1. An apparatus for installation of a tunneled vascular catheter into a patient's right atrium from the left side of their upper body, comprising:

a dilator having a distal end portion, a proximal end portion, and a shaft portion connecting the distal end portion and the proximal end portion, a lumen extending therethrough from the distal end portion to the proximal end portion, wherein the end of the proximal end portion is provided with a flange, said dilator having a length from the tip of the distal end portion to the flange of the proximal end portion of about 3 cm to about 6 cm; and

a peel-away sheath for encasing a portion of the dilator, said peel-away sheath having a length of about 2.5 cm to about 4.5 cm, wherein a distal end of the peel-away sheath is provided with a flange for contacting the flange at the end of the proximal end portion of the dilator.

2. The apparatus of claim 1, additionally comprising a guidewire for traversing the lumen, said guidewire having a first stiffness when a pushing force is applied and a second stiffness when a pulling force is applied, wherein the second stiffness provides more flexibility to the guidewire than is provided by the first stiffness.

3. The apparatus of claim 1, wherein the proximal tip portion is resiliently flexible.

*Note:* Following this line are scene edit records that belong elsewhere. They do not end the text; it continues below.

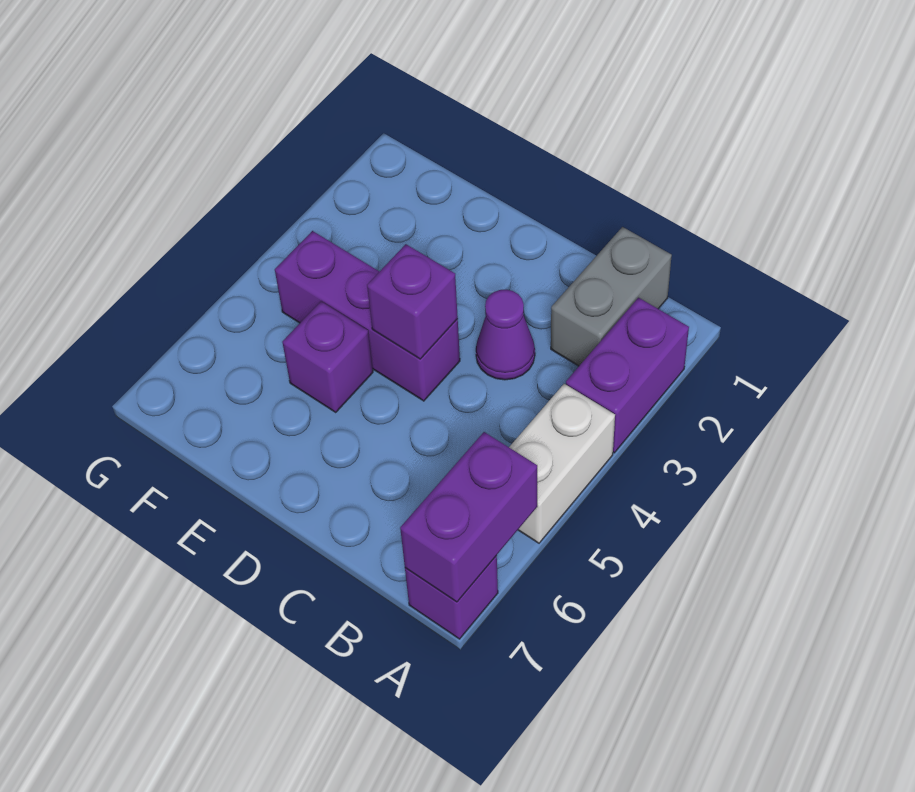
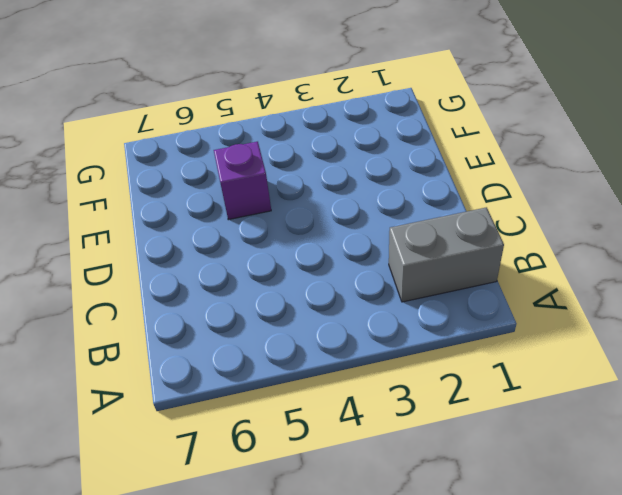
none -> purple brick A2:A3 level 1
none -> white brick A4:A5 level 1

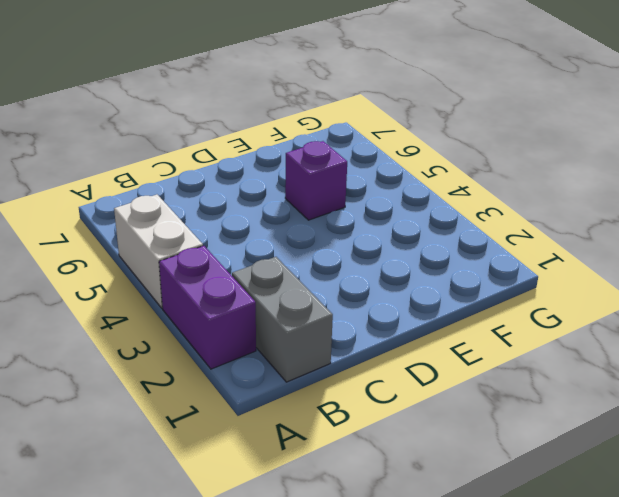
none -> purple brick A7 level 1
none -> purple cone C3 level 1

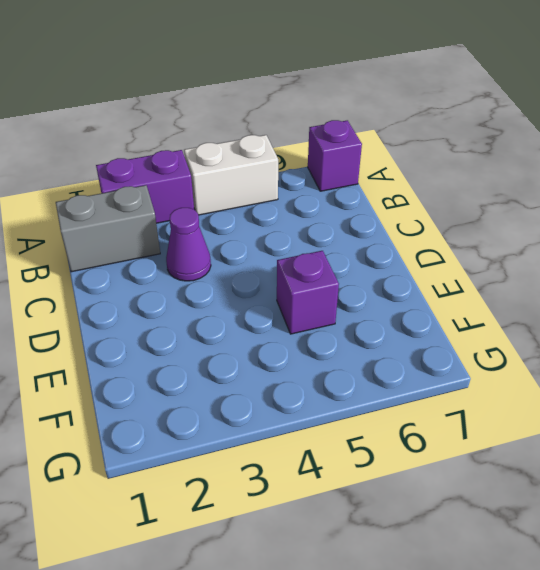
none -> purple brick D4:F4 level 1
none -> purple brick A6:A7 level 2

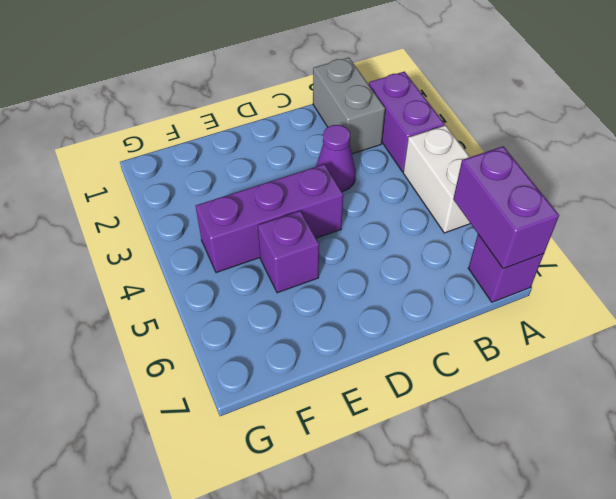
none -> purple brick D4 level 2

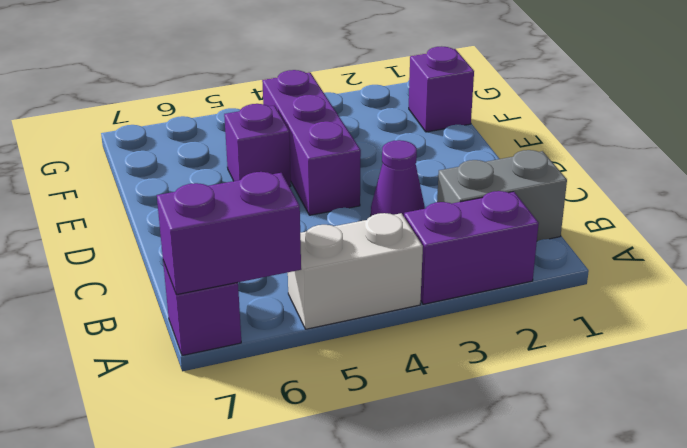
purple brick F1 level 1 -> purple brick D4 level 2

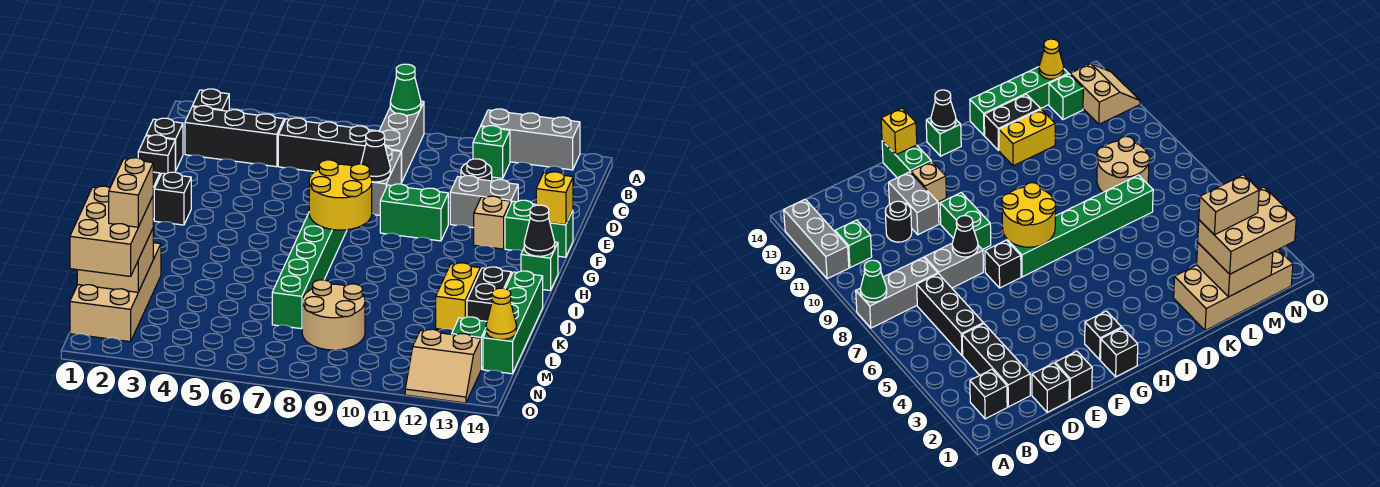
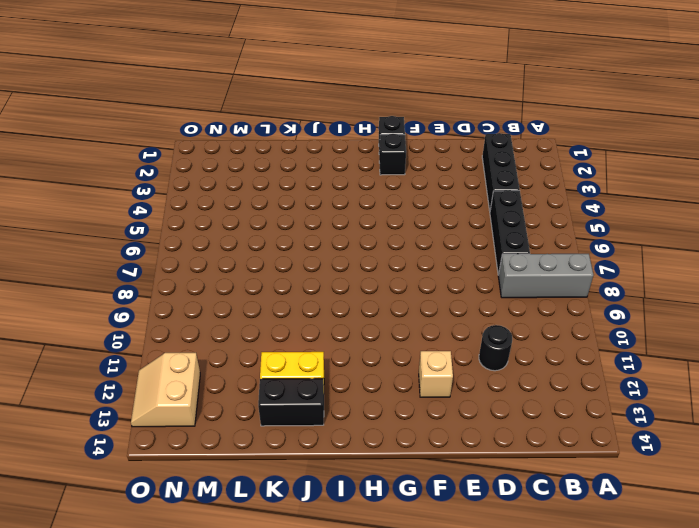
none -> grey brick A11:A13 level 1
none -> black brick B2 level 1
none -> green brick B11 level 1
none -> black brick D1 level 1

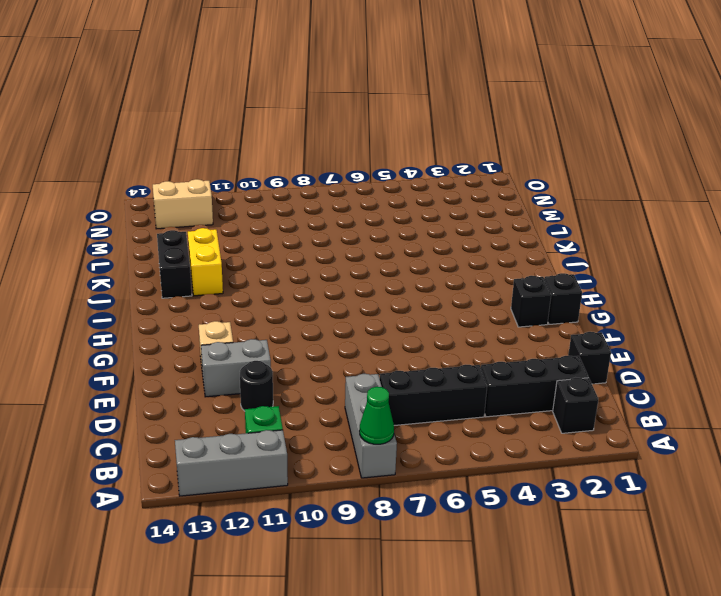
none -> grey brick D8:E8 level 1
none -> black brick E1 level 1
none -> black brick F7 level 1
none -> green brick F9:F10 level 1

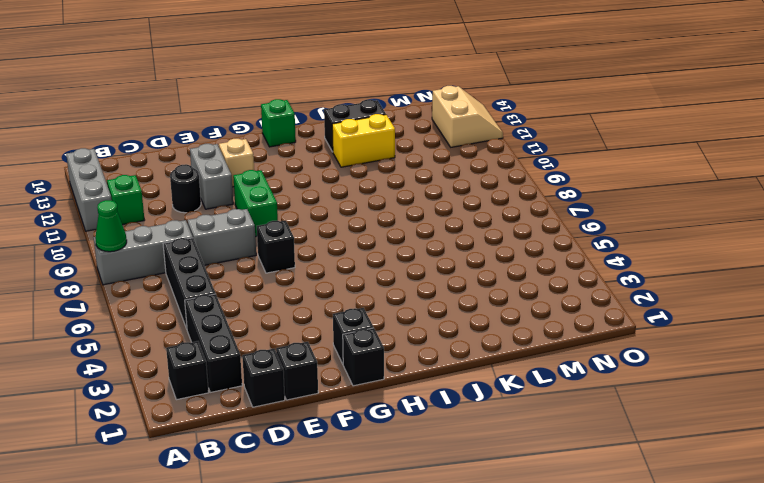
none -> green brick F13:F14 level 1
none -> green brick G7:L7 level 1
none -> green brick J14:M14 level 1
none -> tan brick K1:N2 level 1

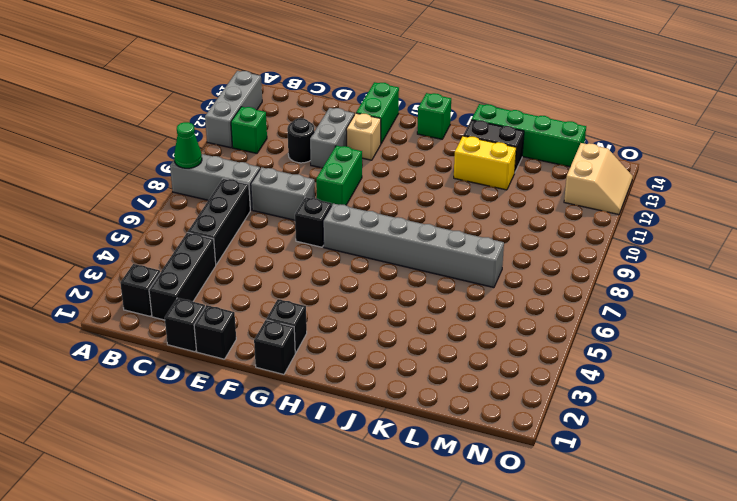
grey brick G7:L7 level 1 -> green brick G7:L7 level 1
none -> tan brick K1:N2 level 1
none -> tan round brick L8:M9 level 1
none -> green brick M13 level 1
none -> black cone E8 level 2

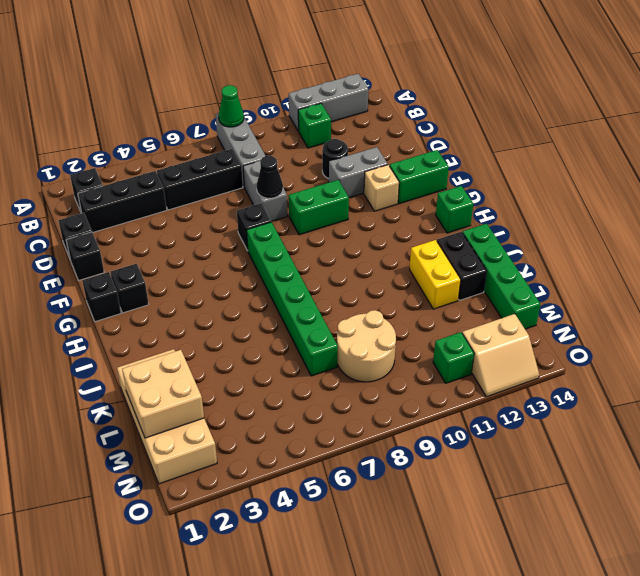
green brick N11 level 1 -> green brick M13 level 1
none -> yellow brick F14 level 2
none -> yellow round brick G7:H8 level 2
none -> black cone H14 level 2
none -> yellow cone M14 level 2

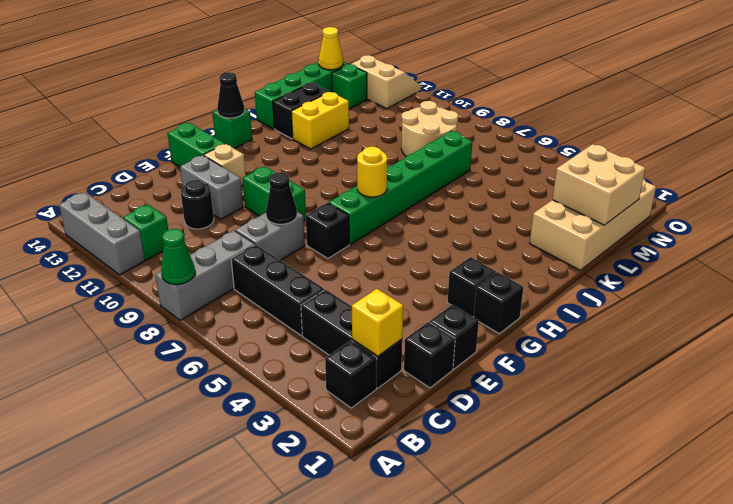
yellow brick C2 level 2 -> yellow brick F14 level 2
yellow round brick H7 level 2 -> yellow round brick G7:H8 level 2
none -> tan brick L1:N2 level 3
none -> tan brick L2:M2 level 4

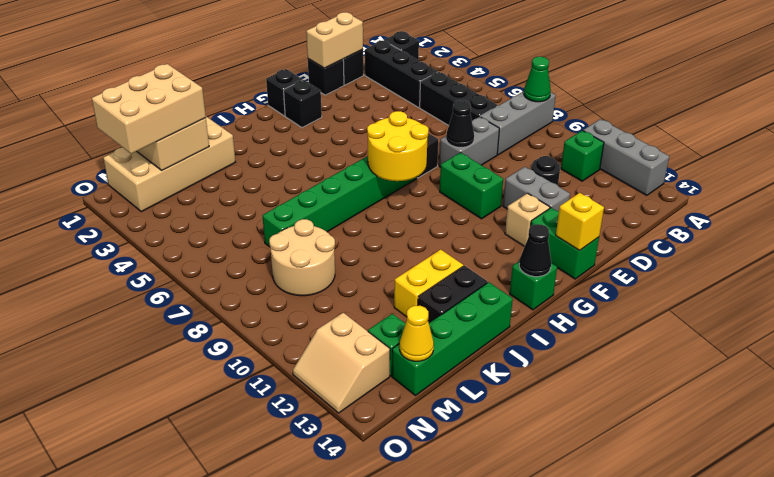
tan brick D1:E1 level 2 -> tan brick L2:M2 level 4

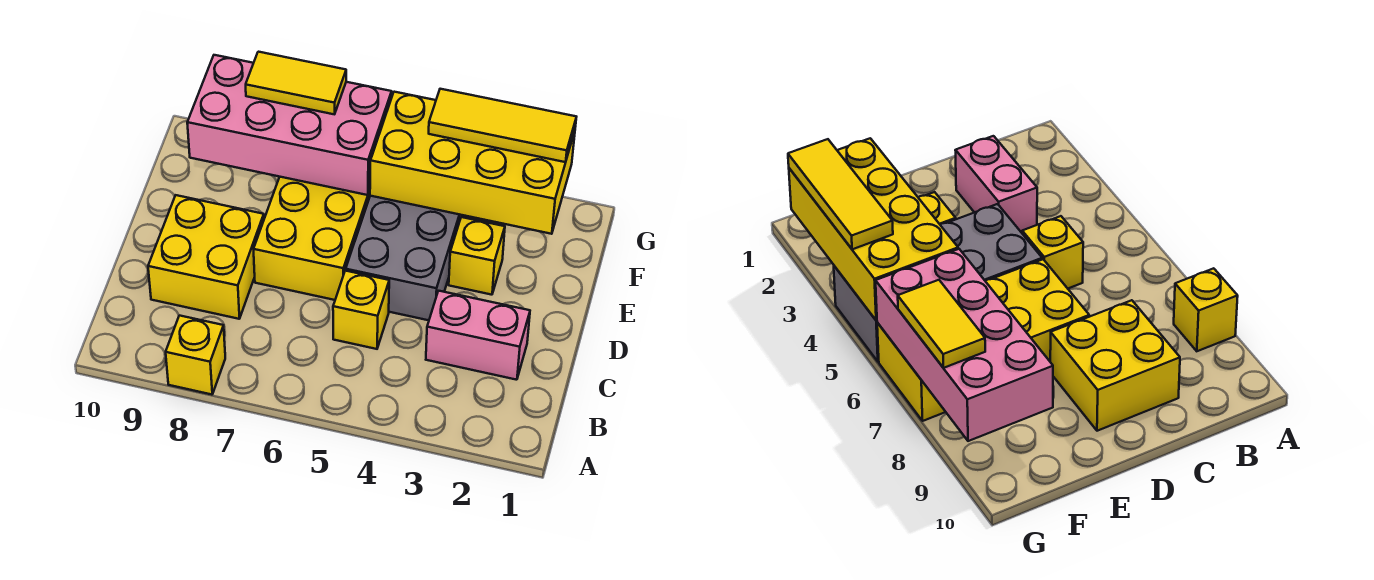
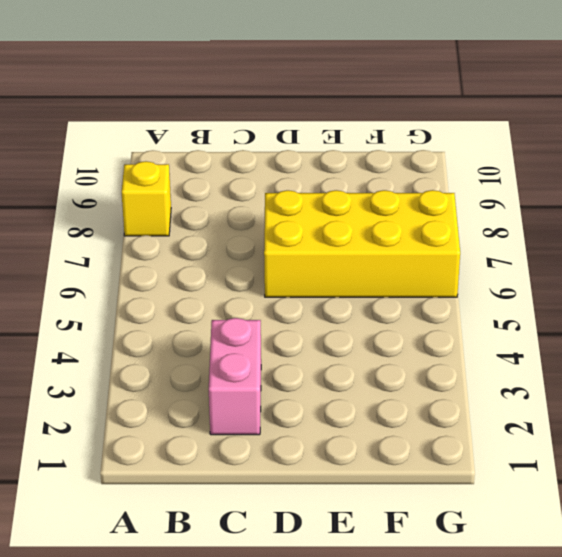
none -> yellow brick C5 level 1
none -> yellow brick C8:D9 level 1

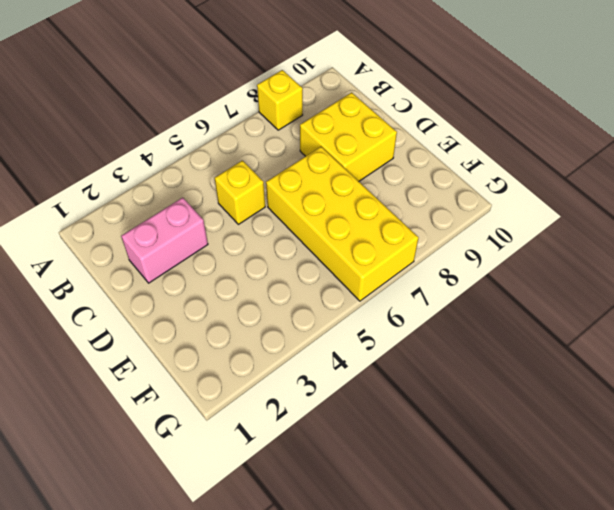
none -> grey brick D4:G5 level 1
none -> yellow brick E3 level 1

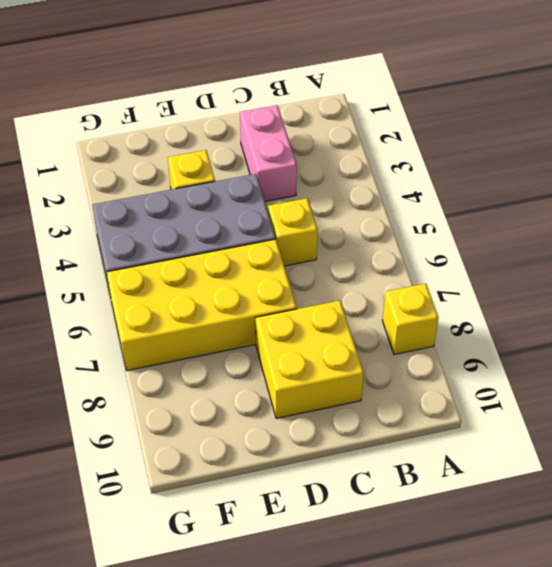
none -> yellow brick F2:G5 level 2
none -> pink brick F6:G9 level 2

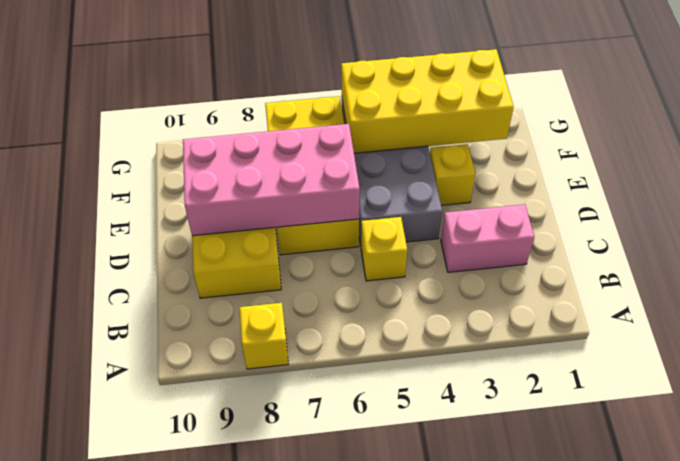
pink brick D6:E9 level 2 -> pink brick F6:G9 level 2
none -> yellow tile G2:G4 level 3
none -> yellow tile G7:G8 level 3

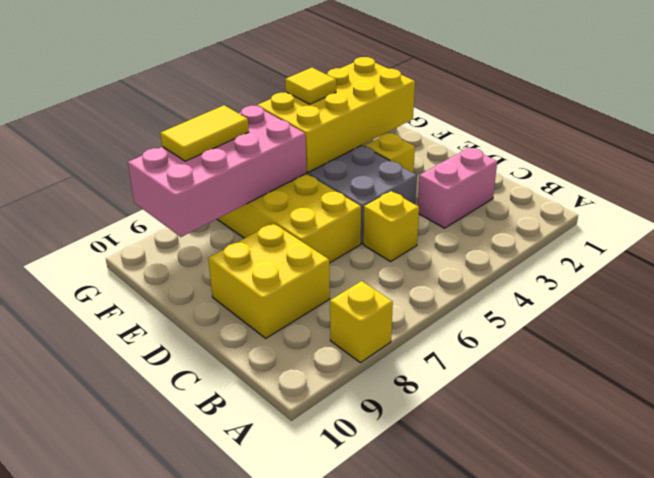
yellow tile G4 level 3 -> yellow tile G2:G4 level 3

4. Use of the apparatus of claim 1 for installation of a vascular catheter into a patient's right atrium, comprising the steps of:

making an incision into the patient's lower neck area about their left clavicle;

inserting the proximal end portion of the dilator into the incision, said dilator encased in the peel-away sheath with the proximal end portion extending from the peel-away sheath;

tunneling the dilator to the patient's left jugular vein and inserting the dilator into the left jugular vein to about the juncture of the left jugular vein with the left brachiocephalic vein until the distal portion of the peel-away sheath contacts the patient's lower neck area about the incision site;

removing the dilator from the patient's body while leaving the peel-away sheath secured in place with its proximal end extending into the left jugular vein toward the left brachiocephalic vein;

inserting a vascular catheter into the distal end of the peel-away sheath and manipulating the catheter into the left brachiocephalic vein and further into the patient's right atrium; and

removing the peel-away sheath from the patient's body.

5. Use of the apparatus of claim 1 for installation of a vascular catheter into a patient's right atrium, comprising the steps of:

inserting a guideline into the lumen at the distal end of the dilator and manipulating the guidewire through the dilator into the left brachiocephalic vein and further into the patient's right atrium;

removing the dilator from the patient's body while leaving the peel-away sheath secured in place with its proximal end extending into the left brachiocephalic vein;

inserting a vascular catheter over the guidewire into the distal end of the peel-away sheath and manipulating the catheter into the left brachiocephalic vein and further into the patient's right atrium;

removing the guidewire from the patient's body by withdrawing said guidewire through the catheter; and

removing the peel-away sheath from the patient's body.